SXP: Why come to London?
Lisa: I don’t want to trash-talk Sweden because there’s a lot of good music and there’s a good music history but when I lived there I felt that most people were really into music because it was cool. They liked bands because “this is the new cool band” and it was all about Stockholm and mainstream indie. And when I got here, I discovered this amazing scene where everyone cared about the music and they didn’t care – obviously, some people care about looking good and looking cool and being cool – but it’s just such an allowing environment, when you can actually do whatever you want. And if I started something, people would say “oh that’s really interesting, I’ll have a listen to that”. Rather than saying “who the fuck do you think you are?” It gave me a sense of belonging and everyone’s so nice and supportive. [When they say] “I love this band” it’s because they fucking love this band, it’s not because this band is the new coolest thing to like, it’s actually about the music. I missed that in Sweden. I don’t know what it’s like now.
SXP: Tell us about your involvement in Popkollo – the rock’n’roll camp for girls in Sweden? You’re donating proceeds from your Bandcamp album to them.
Lisa: I think it’s exists here as well - there’s a worldwide society of rock’n’roll camps for girls.
SXP: Did you attend a rock’n’roll camp for girls?

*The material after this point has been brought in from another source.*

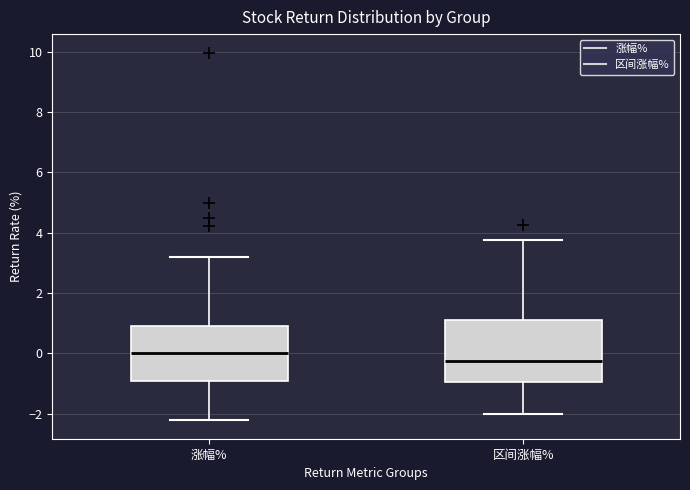

Comparing the boxes themselves (not the whiskers), which one is the tallest?

区间涨幅%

Lisa: No I didn’t. I ran my own one and I worked in very different camps since I moved away. It’s almost like a religious experience to be involved in one of the camps. Because it’s 20-25 girls and they’ve never seen an instrument in their lives, they just turn up with the feeling that they want to do something.
SXP: How old are they?
Lisa: They’re between 12 and 16. They turn up and you teach them really basic things, then they pick an instrument that they like and we form bands with them, they write songs and they practice and in the end they have a big concert for their friends and families. And just to see those girls go from sitting in a corner like “I don’t want to talk to anyone, I don’t want to play” and then they rock out on stage, proper rock out…look, this is how it affects me, I get goosebumps when I talk about it! I don’t think there’s been any concert that I haven’t cried like a proud mum, and it’s just amazing to be a part of it! Even if it’s just 20 girls, that’s 20 girls that will go out in life and feel more confident, with a feeling like: I could do anything! That’s what it’s all about. It’s a bit about getting more girls into music but mostly it’s about making those girls believe in themselves. I can talk forever about this! This is how it started with Sheeboes, 'cause there was a little music club for girls in my hometown and they said: do you want to play? I was like: I’m going to get to get on this stage and my mum will come and watch me. It really filled us with confidence. And now that I can’t be directly involved, I’m just trying to give something back to them.